The question I'd be asking is "is Excel the best tool to process this data" and then going from there. It's sounds to me an awful lot like you're hammering in screws and looking for a better hammer.
Also worth looking at the end to end process - where does the data come from, how is it delivered to you, what's the best way to get that into a processing tool, where does your output go, how often is it updated, who needs to see it. Some of that stuff might point you away from Excel.
The question I’d be asking is “is Excel the best tool to process this data” and then going from there. It’s sounds to me an awful lot like you’re hammering in screws and looking for a better hammer.
True, but sometimes you only have a hammer available.
Also worth looking at the end to end process – where does the data come from, how is it delivered to you, what’s the best way to get that into a processing tool, where does your output go, how often is it updated, who needs to see it. Some of that stuff might point you away from Excel.
Old sensor data came off induction loops buried in the road or on cycle paths and that info was downloaded monthly by the County Council and sent over.
New sensors are Vivacity which are live, real time etc and have a nice dashboard where you can download reports (usually .csv although some you can get as pdf) so it's vastly superior data.
It’s sounds to me an awful lot like you’re hammering in screws and looking for a better hammer.
Currently I only have Excel unless I can persuade the council to cough up for a better analytics package. I've got a meeting with Vivacity in a couple of weeks to look at their analysis options and methods which should be interesting.
Just played around with swapping rows and columns and actually it's starting to take shape a bit more. It's useful discussing it with you all because you're all tech minded and it's a really helpful forum. 🙂
If you moved it to a Google Sheet (which is almost exactly the same as Excel anyway) you could use Looker Studio to graphically visualise all the data in realtime (well almost..... 15 minute delay)
Makes you look really clever 🙂
https://developers.google.com/looker-studio
True, but sometimes you only have a hammer available.
Other tools are always available - you just need to know what to look/ask for! Sometimes the learning curve with something else (e.g. python is free!) looks daunting, but can actually pay off. Sometimes you actually need to whack a screw in right now and you don't have time to go find the right tool to do it properly.
Looks like the forum ate my response. If I'm understanding the layout correctly, Power Query will let you transform it into something much easier to work with. Rather than a column for each sensor you end up with 3 - date, sensor, value. This will be much easier to use with pivot tables, charts and the various analysis tools in Excel.
In a new file, Data > Get Data > From File. Load in the source data table and go to Transform Data. Select all the sensor columns (not the date) and choose Unpivot Columns from the Transform tab.

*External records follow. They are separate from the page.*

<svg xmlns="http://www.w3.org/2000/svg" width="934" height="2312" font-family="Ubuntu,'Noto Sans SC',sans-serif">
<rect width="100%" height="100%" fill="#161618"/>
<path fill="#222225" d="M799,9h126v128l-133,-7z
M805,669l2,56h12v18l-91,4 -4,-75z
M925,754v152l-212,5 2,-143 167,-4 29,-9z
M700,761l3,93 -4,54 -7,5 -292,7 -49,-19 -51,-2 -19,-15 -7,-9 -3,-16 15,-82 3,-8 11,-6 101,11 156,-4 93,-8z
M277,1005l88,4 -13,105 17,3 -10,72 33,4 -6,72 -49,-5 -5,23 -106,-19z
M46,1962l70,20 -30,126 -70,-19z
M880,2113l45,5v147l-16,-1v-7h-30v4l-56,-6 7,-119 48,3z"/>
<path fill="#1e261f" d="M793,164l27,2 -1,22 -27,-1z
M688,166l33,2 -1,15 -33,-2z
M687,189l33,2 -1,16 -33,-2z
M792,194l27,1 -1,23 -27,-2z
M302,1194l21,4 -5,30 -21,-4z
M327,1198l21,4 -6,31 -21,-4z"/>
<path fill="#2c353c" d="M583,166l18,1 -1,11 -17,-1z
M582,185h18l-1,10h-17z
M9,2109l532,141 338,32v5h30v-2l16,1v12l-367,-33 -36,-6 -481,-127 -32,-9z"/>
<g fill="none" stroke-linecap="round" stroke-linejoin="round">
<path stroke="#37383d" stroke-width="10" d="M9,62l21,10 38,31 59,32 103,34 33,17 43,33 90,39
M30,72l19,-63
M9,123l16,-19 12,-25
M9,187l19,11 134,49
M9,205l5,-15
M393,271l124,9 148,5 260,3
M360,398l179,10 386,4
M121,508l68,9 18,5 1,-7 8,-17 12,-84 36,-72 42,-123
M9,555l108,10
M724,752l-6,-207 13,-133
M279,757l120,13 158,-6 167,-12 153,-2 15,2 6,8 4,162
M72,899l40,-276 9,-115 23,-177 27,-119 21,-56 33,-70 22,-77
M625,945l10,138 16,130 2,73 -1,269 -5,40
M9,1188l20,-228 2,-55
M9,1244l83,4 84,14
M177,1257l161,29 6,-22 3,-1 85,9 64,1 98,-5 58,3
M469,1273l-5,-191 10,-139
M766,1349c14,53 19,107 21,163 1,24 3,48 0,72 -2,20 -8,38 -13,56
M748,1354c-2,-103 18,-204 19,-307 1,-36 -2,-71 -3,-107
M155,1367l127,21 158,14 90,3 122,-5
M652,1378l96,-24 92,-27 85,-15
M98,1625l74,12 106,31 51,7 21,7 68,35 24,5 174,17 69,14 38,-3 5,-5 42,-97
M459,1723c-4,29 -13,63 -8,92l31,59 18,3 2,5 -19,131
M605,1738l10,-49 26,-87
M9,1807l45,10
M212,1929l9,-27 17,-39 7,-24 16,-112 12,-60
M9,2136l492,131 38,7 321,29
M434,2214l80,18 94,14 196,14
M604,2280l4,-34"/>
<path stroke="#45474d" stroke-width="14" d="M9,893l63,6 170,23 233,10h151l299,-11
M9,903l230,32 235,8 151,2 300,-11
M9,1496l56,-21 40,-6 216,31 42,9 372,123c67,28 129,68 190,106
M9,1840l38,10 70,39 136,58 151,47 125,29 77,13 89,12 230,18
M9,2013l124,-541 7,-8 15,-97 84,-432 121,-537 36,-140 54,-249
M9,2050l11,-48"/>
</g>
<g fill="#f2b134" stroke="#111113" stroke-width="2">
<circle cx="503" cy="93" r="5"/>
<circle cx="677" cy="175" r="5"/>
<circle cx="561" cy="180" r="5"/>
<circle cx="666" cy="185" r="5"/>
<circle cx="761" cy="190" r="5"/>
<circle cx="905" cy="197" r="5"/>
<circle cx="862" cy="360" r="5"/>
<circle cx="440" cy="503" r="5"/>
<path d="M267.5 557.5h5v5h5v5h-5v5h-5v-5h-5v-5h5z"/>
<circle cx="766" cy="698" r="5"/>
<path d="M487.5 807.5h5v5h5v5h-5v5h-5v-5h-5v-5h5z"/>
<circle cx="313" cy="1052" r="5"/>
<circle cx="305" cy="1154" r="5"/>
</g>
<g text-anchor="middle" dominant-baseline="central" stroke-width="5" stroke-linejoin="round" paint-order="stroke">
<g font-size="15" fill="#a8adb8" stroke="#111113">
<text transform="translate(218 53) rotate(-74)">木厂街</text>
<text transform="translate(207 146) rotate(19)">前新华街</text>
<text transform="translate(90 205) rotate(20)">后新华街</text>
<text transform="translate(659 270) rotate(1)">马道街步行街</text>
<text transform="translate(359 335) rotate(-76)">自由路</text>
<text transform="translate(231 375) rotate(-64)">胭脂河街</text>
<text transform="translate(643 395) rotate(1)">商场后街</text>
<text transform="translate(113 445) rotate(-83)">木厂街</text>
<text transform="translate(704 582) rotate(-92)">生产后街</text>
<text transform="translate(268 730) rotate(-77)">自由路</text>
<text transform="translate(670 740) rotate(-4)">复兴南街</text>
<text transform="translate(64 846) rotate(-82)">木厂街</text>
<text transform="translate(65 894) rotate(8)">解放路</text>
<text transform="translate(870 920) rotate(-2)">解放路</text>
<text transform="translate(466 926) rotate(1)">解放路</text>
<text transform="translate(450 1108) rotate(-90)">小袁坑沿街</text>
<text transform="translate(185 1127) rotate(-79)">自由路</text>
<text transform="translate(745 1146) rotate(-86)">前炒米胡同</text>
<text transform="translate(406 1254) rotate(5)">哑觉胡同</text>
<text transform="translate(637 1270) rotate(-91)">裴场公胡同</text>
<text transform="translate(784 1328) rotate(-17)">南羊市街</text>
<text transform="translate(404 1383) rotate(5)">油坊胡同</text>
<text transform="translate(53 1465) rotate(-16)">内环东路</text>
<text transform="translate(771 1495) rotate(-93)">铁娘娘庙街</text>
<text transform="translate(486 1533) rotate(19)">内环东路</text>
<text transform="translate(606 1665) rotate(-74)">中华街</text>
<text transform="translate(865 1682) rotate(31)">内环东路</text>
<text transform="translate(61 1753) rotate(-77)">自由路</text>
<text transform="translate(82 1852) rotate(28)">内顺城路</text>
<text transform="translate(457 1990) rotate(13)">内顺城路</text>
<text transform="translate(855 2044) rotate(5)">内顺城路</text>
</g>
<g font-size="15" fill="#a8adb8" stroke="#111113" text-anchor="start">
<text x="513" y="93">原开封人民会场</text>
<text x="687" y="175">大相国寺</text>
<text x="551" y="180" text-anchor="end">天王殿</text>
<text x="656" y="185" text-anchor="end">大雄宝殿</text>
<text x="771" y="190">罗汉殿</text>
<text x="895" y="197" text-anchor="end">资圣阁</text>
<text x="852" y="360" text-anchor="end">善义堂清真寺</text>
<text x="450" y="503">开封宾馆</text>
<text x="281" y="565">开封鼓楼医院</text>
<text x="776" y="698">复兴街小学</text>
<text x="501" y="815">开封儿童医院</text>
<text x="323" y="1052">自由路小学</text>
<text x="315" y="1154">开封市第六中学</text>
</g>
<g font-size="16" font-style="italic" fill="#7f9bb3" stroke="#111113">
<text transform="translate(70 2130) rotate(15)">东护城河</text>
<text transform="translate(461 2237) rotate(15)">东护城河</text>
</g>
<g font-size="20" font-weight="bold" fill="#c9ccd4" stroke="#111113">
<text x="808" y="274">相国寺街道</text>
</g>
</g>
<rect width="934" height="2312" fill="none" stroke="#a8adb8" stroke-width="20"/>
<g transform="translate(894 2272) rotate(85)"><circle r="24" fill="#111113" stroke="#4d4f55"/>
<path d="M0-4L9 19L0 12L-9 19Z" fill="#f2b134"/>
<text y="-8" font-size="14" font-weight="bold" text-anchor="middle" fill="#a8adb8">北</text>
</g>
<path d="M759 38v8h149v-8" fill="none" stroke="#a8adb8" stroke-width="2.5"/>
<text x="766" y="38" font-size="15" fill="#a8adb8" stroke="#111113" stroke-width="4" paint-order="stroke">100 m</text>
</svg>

I set up a few other sheets within the workbook and tried various options including Power Query but eventually ended up splitting the old (induction loop) data out and just pulling through the far more comprehensive Vivacity data and focussng on that which cut out a huge chunk of data. I've archived the old set.
Rearranging all the info has given me a much clearer sheet with a set of Pivot Tables to analyse it which has the benefit of removing all the % change columns from the sheet too.
Just shown it to a colleague who was absolutely blown away by it all.
Going to add in a dashboard and tidy it up then present it to the manager next week - I know he's not great with Excel so it'll look like magic to him. 🤣
Thanks for the help - in particular @IHN for confirming my suspicion that starting from scratch was the best way to go and @jam-bo for the Trace command which helped unpick the utter mess of "coding" that the previous incumbent had going on.